Excerpted from introduction
A health care system – even the best health care system in the world – will be only one of the ingredients that determine whether your life will be long or short, healthy or sick, full of fulfillment, or empty with despair. – The Honourable Roy Romanow, 2004
The primary factors that shape the health of Canadians are not medical treatments or lifestyle choices but rather the living and working conditions they experience. These conditions have come to be known as the social determinants of health (Figure 1.1). The importance to health of living conditions was established in the mid-1800s and has been enshrined in Canadian government policy documents since the mid-1970s.

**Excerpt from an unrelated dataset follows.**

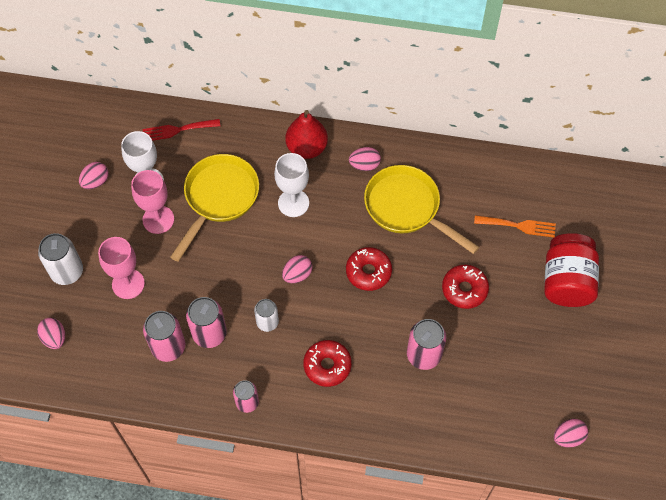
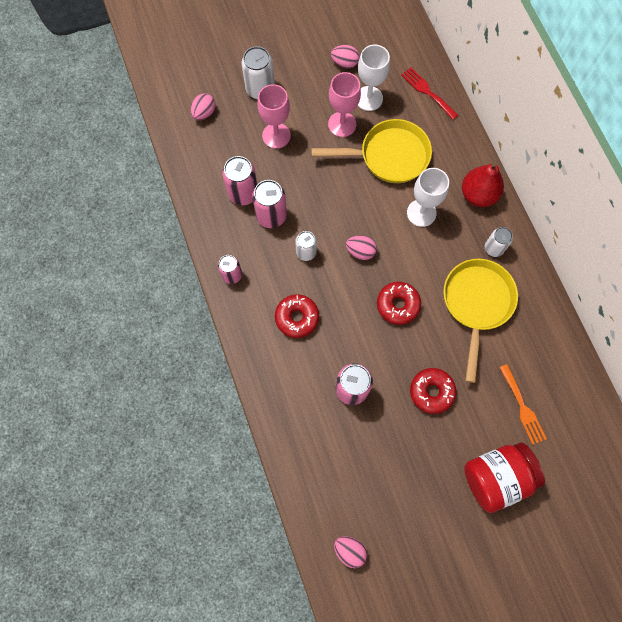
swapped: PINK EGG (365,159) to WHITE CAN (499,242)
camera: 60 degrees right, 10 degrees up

In fact, Canadian contributions to the social determinants of health concept have been so extensive as to make Canada a “health promotion powerhouse” in the eyes of the international health community. Reports from Canada’s Chief Public Health Officer, the Public Health Agency of Canada, and Statistics Canada continue to document the importance of the social determinants of health.
But this information – based on decades of research and hundreds of studies in Canada and elsewhere – tells a story unfamiliar to many Canadians. Canadians are only now becoming more aware that our health is shaped by how income and wealth is distributed, whether we are employed, and if so, the working conditions we experience. Furthermore, our well-being is also determined by the health and social services we receive and our ability to obtain quality education, food and housing, among other factors. And contrary to the assumption that Canadians have personal control over these factors, in most cases these living and working conditions are – for better or worse – imposed upon us by thequality of the communities, housing situations, our work settings, health and social service agencies, and educational institutions with which we interact. The COVID-19 crisis has dramatically placed these issues in front of Canadians as those who are already disadvantaged are not only more likely to contract and succumb to COVID-19 but are also the ones bearing the brunt of its adverse economic effects.
There is much evidence that the quality of the social determinants of health Canadians experience explain the wide health inequalities that exist among Canadians. How long Canadians live and whether they experience cardiovascular disease, adult-onset diabetes, respiratory disease and a host of other afflictions is very much determined by their living and working conditions. The same goes for the health of their children: differences among Canadian children in their surviving beyond their first year of life, experiencing childhood afflictions such as asthma and injuries, and whether they fall behind in school are strongly related to the social determinants of health they experience.